_Text under study_:
▼▼▼

I recommend Marcus's edition not only because it has useful annotations, but because Marcus wrestled with the book for much of her life, and her own iconoclastic opinions were more in line with Woolf's than many scholars', making her long introduction itself a tour de force of polemic and analysis. (Anna Snaith's recent edition of Room and Three Guineas for Oxford World's Classics is also excellent, though less passionate. Snaith is one of the preeminent scholars of Woolf in the '30s, and her edition of The Years for Cambridge is a masterpiece of scholarly editing.)


As for The Years, I've sat in multiple conference sessions where it would be a perfect example for whatever the session's topic is, and while other, less apt, Woolf works are discussed, The Years is skipped over without mention. There are major Woolf studies that leave it out entirely. (Not quite as many as leave out Flush, which perhaps vies with her biography of Roger Fry as Woolf's most forgotten and neglected book.) The Years gets treated as expendable in a way Mrs. Dalloway and To the Lighthouse never are. Though some scholars have certainly given excellent attention to The Years, it remains possible, for instance, for Jane De Gay in Virginia Woolf's Novels and the Literary Past (2006) not only to analyze each of the novels except The Years, but to never explain this omission — the book's title doesn't appear anywhere in De Gay's text that I've found. Similarly, The Years makes barely any appearance in Emily Blair's Virginia Woolf and the Nineteenth Century Domestic Novel (2007), where it might be expected to get at least a few paragraphs of analysis, if not a whole chapter, given its close relationship to domestic novels (but at least Blair makes no pretense of covering all of Woolf's novels — The Waves is also absent except for a couple of footnotes. Still, The Years owes so much to 19th century domestic novels that the absence screams out). Aside from a small group of scholars who demonstrate some appreciation for what The Years achieves, most Woolfians dismiss the novel as a failure.

The problem for The Years is that many people have a very set idea of what a "good Woolf novel" must be. Woolf's better-approved books of the mid-1920s, for all their innovations, still have trackable characters with distinct personalities and voices, narratives with easily-noticed organizing principles, and details which clearly serve those principles. Perhaps more importantly, Woolf's "good novels" are overtly, even ostentatiously experimental — one Years-skeptic, Pamela Transue, calls The Waves "a unique literary creation, daringly experimental in style, structure, and theme" and writes that "On almost every level … The Waves is in part a comment on the limitations of the novel in its classic form." For Transue, The Waves is successful in all the ways The Years is not. Such an evaluation fails, though, to read the books on their own terms. The specific reading strategies that lead to an appreciation of The Waves are not the specific reading strategies that will lead to an appreciation of The Years, as the two novels are — and were from the moment Woolf conceived The Years — almost exactly opposite in their experimental approach to the idea of the novel as a form and genre.

▲▲▲

_Material supplied_:
▼▼▼

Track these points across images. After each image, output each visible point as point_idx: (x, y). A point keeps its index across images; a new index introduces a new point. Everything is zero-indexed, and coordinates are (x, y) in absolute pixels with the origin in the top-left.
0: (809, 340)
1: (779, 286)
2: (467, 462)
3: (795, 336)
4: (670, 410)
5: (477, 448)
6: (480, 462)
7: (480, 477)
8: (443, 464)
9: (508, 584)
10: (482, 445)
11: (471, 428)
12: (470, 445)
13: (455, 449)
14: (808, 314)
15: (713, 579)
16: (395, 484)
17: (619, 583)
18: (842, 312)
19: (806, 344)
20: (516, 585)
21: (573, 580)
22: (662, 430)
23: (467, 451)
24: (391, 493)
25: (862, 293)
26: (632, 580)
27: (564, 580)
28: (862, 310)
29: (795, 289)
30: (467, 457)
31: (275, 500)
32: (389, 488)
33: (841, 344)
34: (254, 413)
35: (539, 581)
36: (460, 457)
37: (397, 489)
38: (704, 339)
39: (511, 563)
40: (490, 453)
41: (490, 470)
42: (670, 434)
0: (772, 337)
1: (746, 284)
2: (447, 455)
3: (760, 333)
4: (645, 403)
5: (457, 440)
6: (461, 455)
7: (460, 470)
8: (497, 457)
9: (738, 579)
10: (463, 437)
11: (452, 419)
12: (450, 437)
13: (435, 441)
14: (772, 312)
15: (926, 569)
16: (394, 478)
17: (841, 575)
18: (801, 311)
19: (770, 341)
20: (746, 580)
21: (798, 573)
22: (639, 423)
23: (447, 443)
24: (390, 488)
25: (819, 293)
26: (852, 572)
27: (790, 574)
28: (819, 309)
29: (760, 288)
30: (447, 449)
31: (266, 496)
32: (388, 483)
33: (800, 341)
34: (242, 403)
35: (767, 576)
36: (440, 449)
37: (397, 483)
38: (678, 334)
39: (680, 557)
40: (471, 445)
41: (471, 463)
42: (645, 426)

▲▲▲

_Questions_:
1 - In three sentences, summarize the passage on Woolf's The Years.
2 - Please set down, with no changes, the stretch of the listing from its start through the line containing "14: (772, 312)", both ends included.
The passage on Woolf's The Years and the listing come from different sources.

_Answers given_:
1 - The writer recommends Marcus's edition for its annotations and its long introduction, and also praises Anna Snaith's edition of Room and Three Guineas. The Years is often skipped in conference sessions and left out of major Woolf studies, and most Woolfians dismiss it as a failure. The writer traces this to a set idea of what a "good Woolf novel" must be and argues that The Years and The Waves are almost exactly opposite in their experimental approach to the novel, so each needs its own reading strategies.

2 -
Track these points across images. After each image, output each visible point as point_idx: (x, y). A point keeps its index across images; a new index introduces a new point. Everything is zero-indexed, and coordinates are (x, y) in absolute pixels with the origin in the top-left.
0: (809, 340)
1: (779, 286)
2: (467, 462)
3: (795, 336)
4: (670, 410)
5: (477, 448)
6: (480, 462)
7: (480, 477)
8: (443, 464)
9: (508, 584)
10: (482, 445)
11: (471, 428)
12: (470, 445)
13: (455, 449)
14: (808, 314)
15: (713, 579)
16: (395, 484)
17: (619, 583)
18: (842, 312)
19: (806, 344)
20: (516, 585)
21: (573, 580)
22: (662, 430)
23: (467, 451)
24: (391, 493)
25: (862, 293)
26: (632, 580)
27: (564, 580)
28: (862, 310)
29: (795, 289)
30: (467, 457)
31: (275, 500)
32: (389, 488)
33: (841, 344)
34: (254, 413)
35: (539, 581)
36: (460, 457)
37: (397, 489)
38: (704, 339)
39: (511, 563)
40: (490, 453)
41: (490, 470)
42: (670, 434)
0: (772, 337)
1: (746, 284)
2: (447, 455)
3: (760, 333)
4: (645, 403)
5: (457, 440)
6: (461, 455)
7: (460, 470)
8: (497, 457)
9: (738, 579)
10: (463, 437)
11: (452, 419)
12: (450, 437)
13: (435, 441)
14: (772, 312)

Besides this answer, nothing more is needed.